Iraq, Israel, Arabs: weak linkage
Mar 19th, 2008 by MESH
In November 2002, the Chronicle of Higher Education asked a number of scholars this question: “What will the world be like five years after a war with Iraq?” To mark the fifth anniversary of the Iraq war, MESH asked all of the respondents to revisit their predictions. This week, MESH is posting the responses it has received.

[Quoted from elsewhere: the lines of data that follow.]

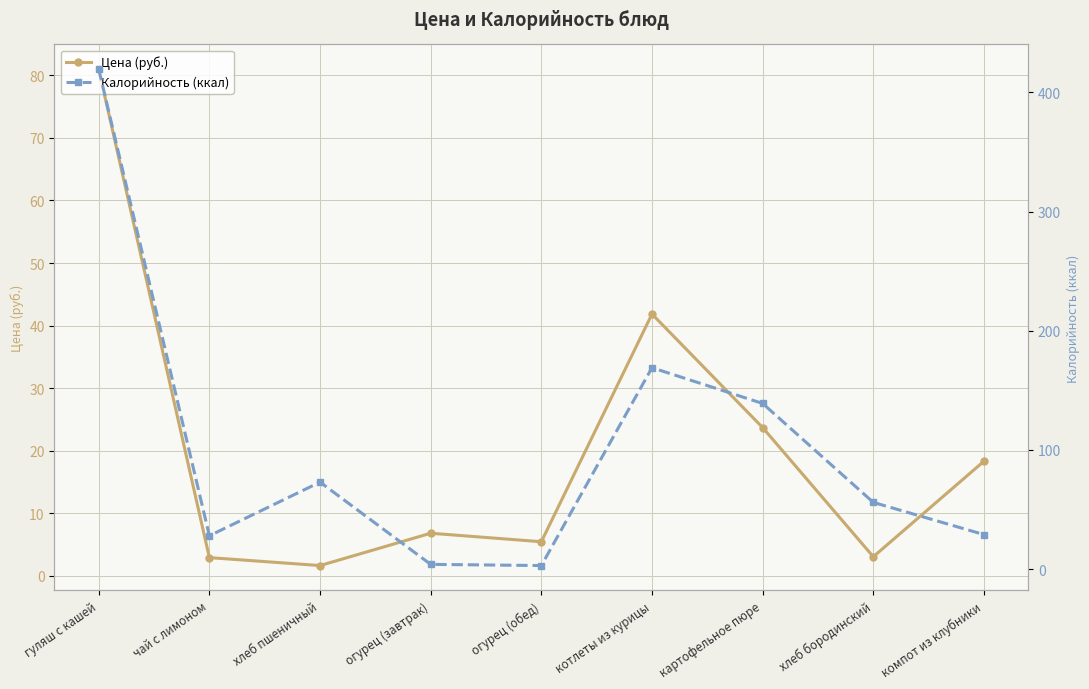

At хлеб пшеничный, list the series in order from smallest to largest.

Цена (руб.), Калорийность (ккал)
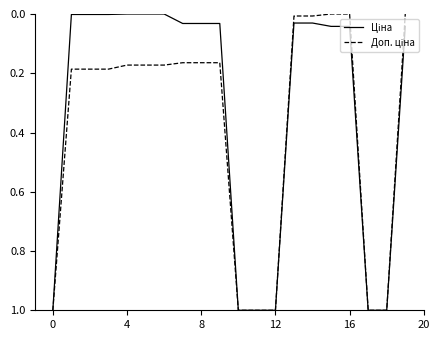

How many categories are shown in the chart?

20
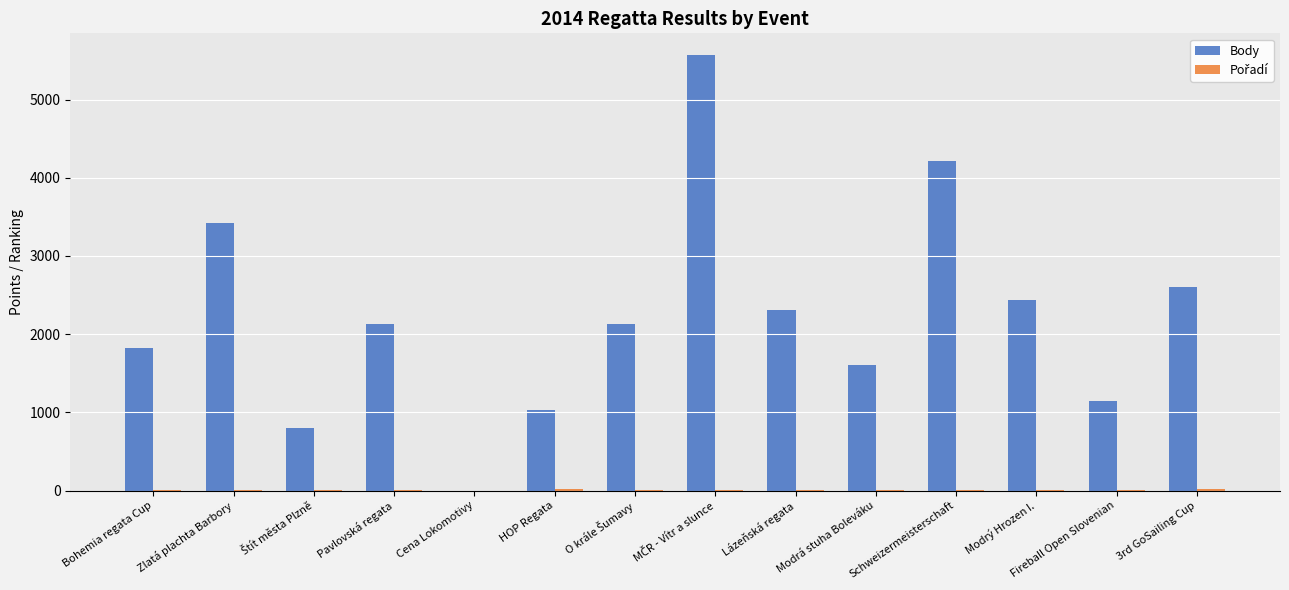

Are the bars horizontal?

No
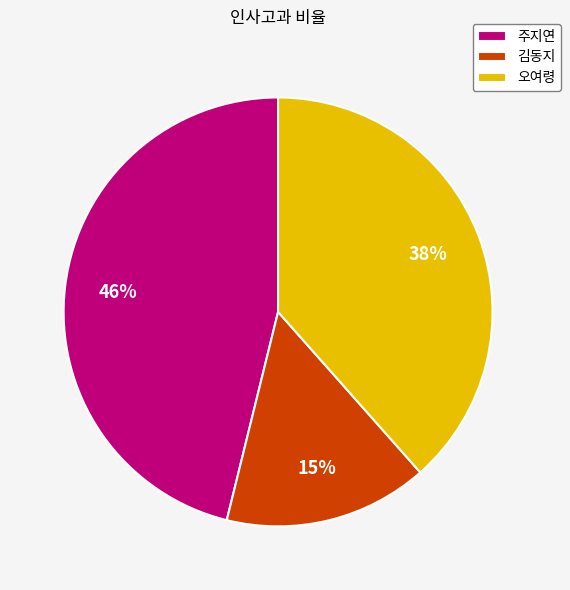

Is it true that 오여령 is 50% of the pie?

False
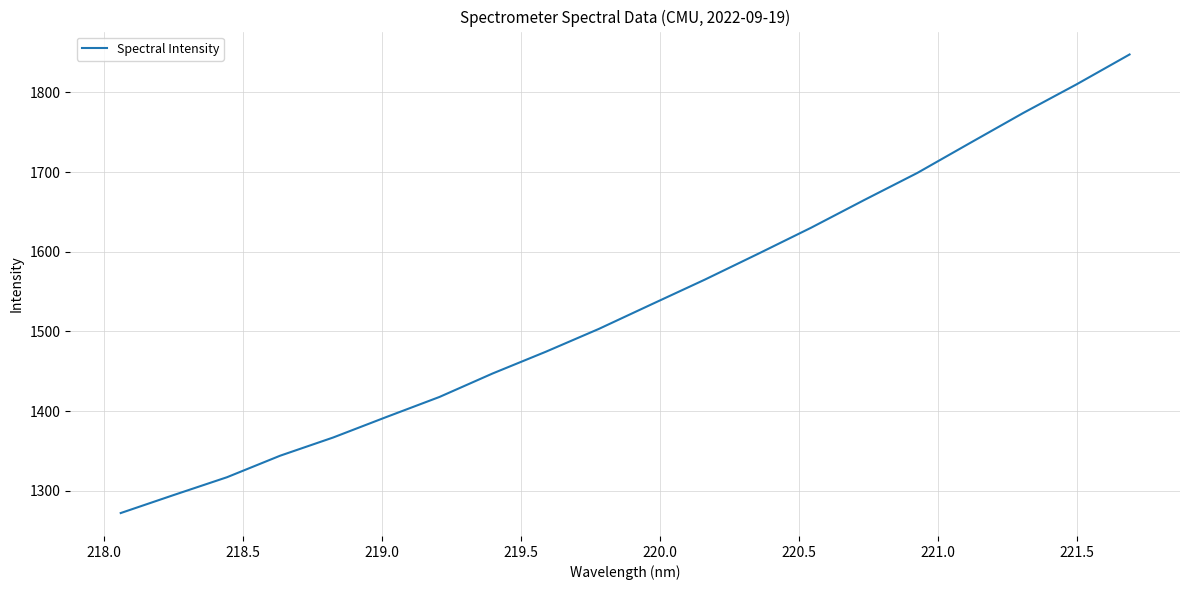

How many lines are shown in the chart?

1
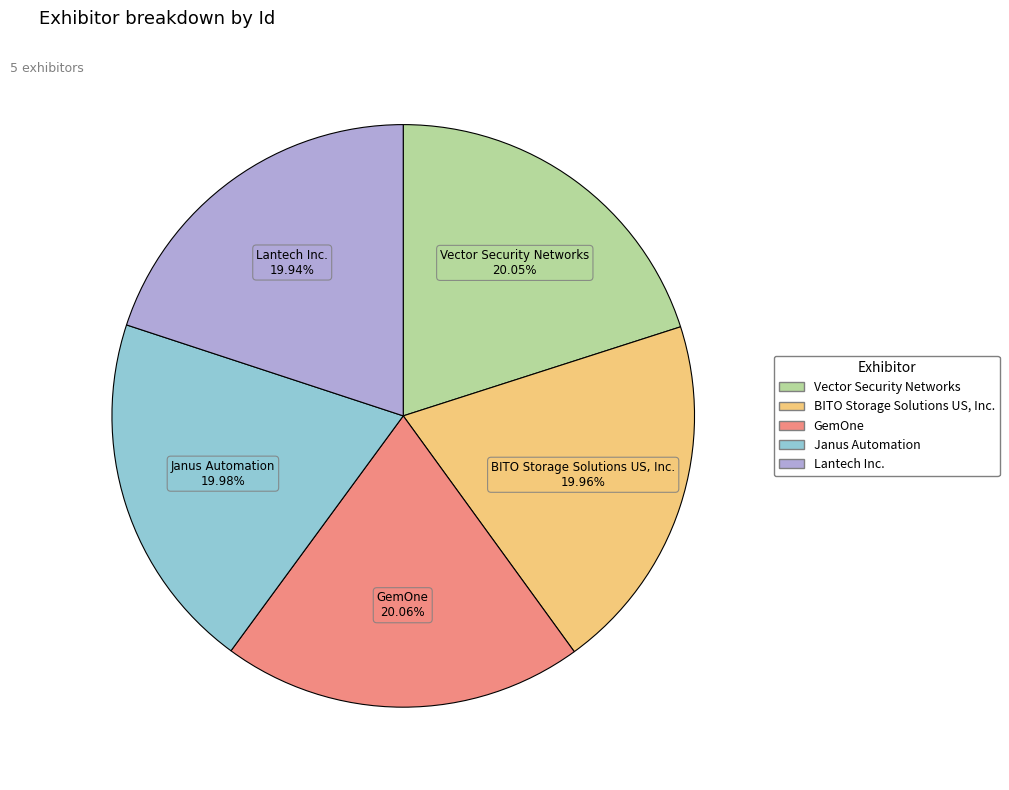

What is the ratio of the value at BITO Storage Solutions US, Inc. to the value at Janus Automation?

1.0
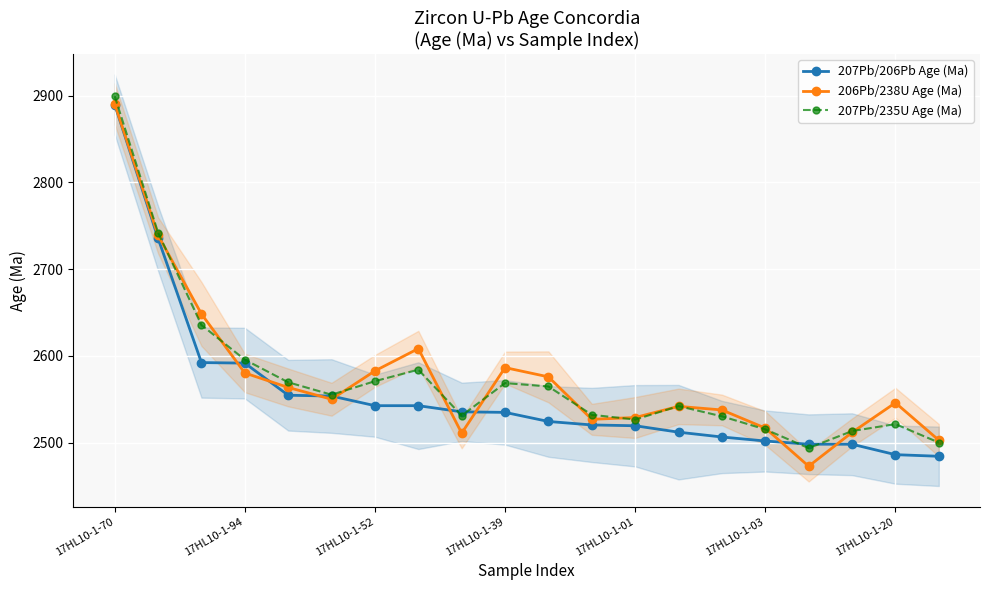

What is the maximum value for 207Pb/206Pb Age (Ma)?

2889.8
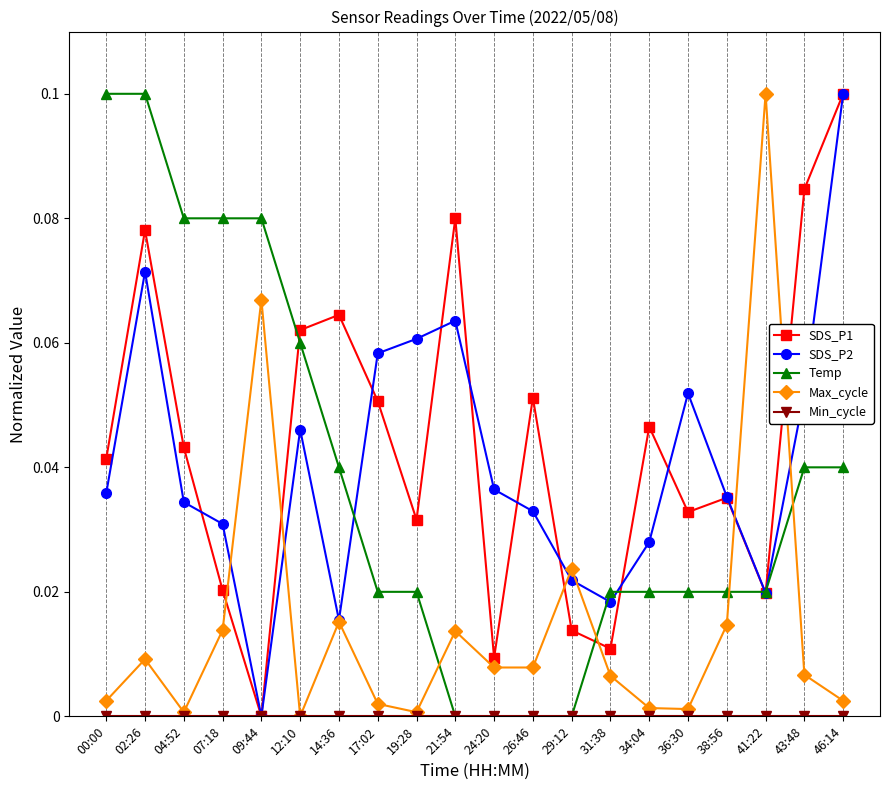

What is the label of the 3rd point from the right?

41:22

Tamara Cofman Wittes is a member of MESH. In 2002, she wrote: “If the Iraqi threat is eliminated, the Arab-Israeli conflict will again loom large…. The long-term interests of the United States demand a successful peace process; that is why, five years after a war with Iraq, its long-term and short-term interests are likely to align to push aggressively for a stable and equitable settlement to this century-old conflict.” (Read the full prediction here.)
From Tamara Cofman Wittes
On the whole, my in-five-years predictions for the state of play in the Arab-Israeli conflict hold up pretty well. The prolonged U.S. military presence in Iraq did sour (further) regional opinion of the United States, and did lend greater strength to those regional forces that feed on the concepts of “occupation” and “resistance.” The crisis of post-Arafat Palestinian leadership has indeed dragged on, and dragged down the prospects for peace. The Bush Administration, despite its intentions to the contrary, did indeed find itself pulled (by the escalating violence and by pleas from Arab allies) into a new effort at Israeli-Palestinian conflict resolution.
What I didn’t forsee was the Beirut spring that ousted Syria from Lebanon and added a new complexity to regional diplomacy. The 2006 Hezbollah-Israel war clarified the rise of resistance-based Islamist militancy as a significant threat, not only to Israel and America, but also to Arab regimes. Today, most Arab states are boycotting the planned Arab League summit in Damascus, and Washington pushes against new Syrian-Israeli negotiations in order to preserve its interest in Lebanese sovereignty. That’s an American priority I don’t think anyone would have predicted in 2002.
But, Lebanon aside, I think I called it pretty well—and not because I’ve got a crystal ball. In point of fact, the dynamics of the Arab-Israeli conflict were then, and remain today, fairly independent of the American engagement with Iraq. That’s why my predictions were safe to make five years ago.